“Last night, I had the strangest dream…” or so the song goes. Well, I did. I am proud to report that I remember at least 3/4 of that dream and will relate it to you with all the gaps.In my dream, I’m at a dark, old apartment house or hotel of some sort. There is a large bottom area and the apartments are up a staircase. The staircase has a large banister, and landings. There is no elevator, so a trip upstairs really is a trip.
In the big room are a lot of young people and a lot of food. Tables are set up and the people are eating and very very excited. It turns out that they are part of an acting company that does “Glee” a popular television series, that I personally don’t follow. It makes me nervous to hear all the old rock tunes and new ones, through the mouths of these strangers. I understand they are very talented and it’s a great show, but it’s not for me. So these people are on the way to New York City and are going to film the TV show. As I walk through the room to go upstairs to my destination, I hear a young man say “Hi, Joanne,” or something like that, and I am very happy.
Once I raise myself to the floor where I knock on a door to go in, I see a young girl standing there. I ask her what she wants. She says “I’m not going.” Apparently, she is disgruntled with the whole acting thing and wants to hide in the apartment with me and my girlfriend.
I call her my girlfriend, because I know it is another woman, I think it was a woman of color, who answered the door. At this point, there is a blank as to what the little girl finally did.
I do recall coming up the stairs and holding on to the banister, as I do to prevent falls or even dizziness if I should look down. But my hand brushes over some exposed, loose wires that are hanging over the banister. I look up and to see a wonderful, huge chandielier hanging over the stairwell. It is obviously priceless, but when I touched the wires, I manage to make it turn off. So I am worried now as to how liable I am to have destroyed the real centerpiece of the building.

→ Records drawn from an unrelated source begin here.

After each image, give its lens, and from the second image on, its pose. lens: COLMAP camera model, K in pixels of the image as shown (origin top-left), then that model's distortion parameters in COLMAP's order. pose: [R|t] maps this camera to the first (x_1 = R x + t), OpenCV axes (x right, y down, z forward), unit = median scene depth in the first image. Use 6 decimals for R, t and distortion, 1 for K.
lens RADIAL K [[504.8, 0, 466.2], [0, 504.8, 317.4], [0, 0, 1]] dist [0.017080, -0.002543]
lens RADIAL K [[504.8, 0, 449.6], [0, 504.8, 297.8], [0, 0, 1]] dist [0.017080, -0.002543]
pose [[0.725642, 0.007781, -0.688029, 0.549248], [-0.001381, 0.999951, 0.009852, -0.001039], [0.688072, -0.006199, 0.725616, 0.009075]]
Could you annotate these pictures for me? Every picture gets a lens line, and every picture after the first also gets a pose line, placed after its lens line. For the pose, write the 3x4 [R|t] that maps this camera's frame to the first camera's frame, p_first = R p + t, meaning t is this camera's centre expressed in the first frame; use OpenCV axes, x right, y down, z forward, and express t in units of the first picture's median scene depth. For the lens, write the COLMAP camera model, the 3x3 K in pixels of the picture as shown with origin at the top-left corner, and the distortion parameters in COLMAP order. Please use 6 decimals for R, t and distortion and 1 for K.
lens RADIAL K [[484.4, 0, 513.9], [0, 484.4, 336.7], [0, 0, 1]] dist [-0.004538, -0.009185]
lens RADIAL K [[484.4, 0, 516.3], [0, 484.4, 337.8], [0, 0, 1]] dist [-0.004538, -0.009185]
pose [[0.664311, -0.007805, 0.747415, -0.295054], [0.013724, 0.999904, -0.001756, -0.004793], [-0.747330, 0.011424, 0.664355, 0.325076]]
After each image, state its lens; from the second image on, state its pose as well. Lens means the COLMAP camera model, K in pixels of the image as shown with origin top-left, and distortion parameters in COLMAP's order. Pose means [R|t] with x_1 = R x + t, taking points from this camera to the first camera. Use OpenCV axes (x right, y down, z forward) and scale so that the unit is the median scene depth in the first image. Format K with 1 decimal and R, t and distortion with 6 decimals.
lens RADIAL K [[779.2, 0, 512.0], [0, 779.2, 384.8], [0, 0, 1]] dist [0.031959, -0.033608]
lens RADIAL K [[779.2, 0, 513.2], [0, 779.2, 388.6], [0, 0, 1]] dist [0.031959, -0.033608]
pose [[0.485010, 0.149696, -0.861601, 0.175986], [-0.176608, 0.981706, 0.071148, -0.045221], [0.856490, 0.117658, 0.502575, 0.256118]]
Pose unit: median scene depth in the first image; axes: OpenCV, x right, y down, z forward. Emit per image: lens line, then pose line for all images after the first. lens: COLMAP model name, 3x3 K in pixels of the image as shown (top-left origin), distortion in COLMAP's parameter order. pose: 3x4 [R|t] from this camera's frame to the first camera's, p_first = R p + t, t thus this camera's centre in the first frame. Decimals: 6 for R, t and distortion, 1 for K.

Guilt takes over, and I meander to one of the stiarcase landings, where the person in charge of these things spends her days staring at a computer screen. She is alone and never talks to anyone, but seems content and perfect for that job. I tell her about my accidental damage to the light, and there is a blank after that. But no hard feelings. I did wonder what happened, and apparently never found out the resolution to the problem. The young, thin, tall woman at the computer is also a woman of color, with a shock of hair that I really admired.
Now I’m inside the apartment, and my friend is busy setting up and polishing a collection of small fiurines and pieces that a rich woman who lived or lives in the building has left behind, either from dying or well, just floating away. After all, this is a dream.
She calls me over and tells me to check the exquisiteness of the glass and pieces in the collection. In fact, we exclaim, how can so much beauty be in such small spaces! I witness one of them, a glass transparent head like a bust, and another that is in the shape of a glass castle. When we touch them, the castle emits colorful, shiny stars inside of it traveling upwards. Like a snowglobe, but the colored pieces are traveling up from the bottom of the piece. Similarly, the head shaped piece also colorfully fills when we touch it. We marvel at the beauty of these things and the other pieces in this collection, than the scene goes blank.
What are all these pieces but bits of what I did the day before. What are all these thoughts but how I want things to be. Small, simple, yet beautiful. Friends appearing, new and old. Being able to be completely honest about a mistake and not expecting animosity.
That is why this is called, “dream, on.”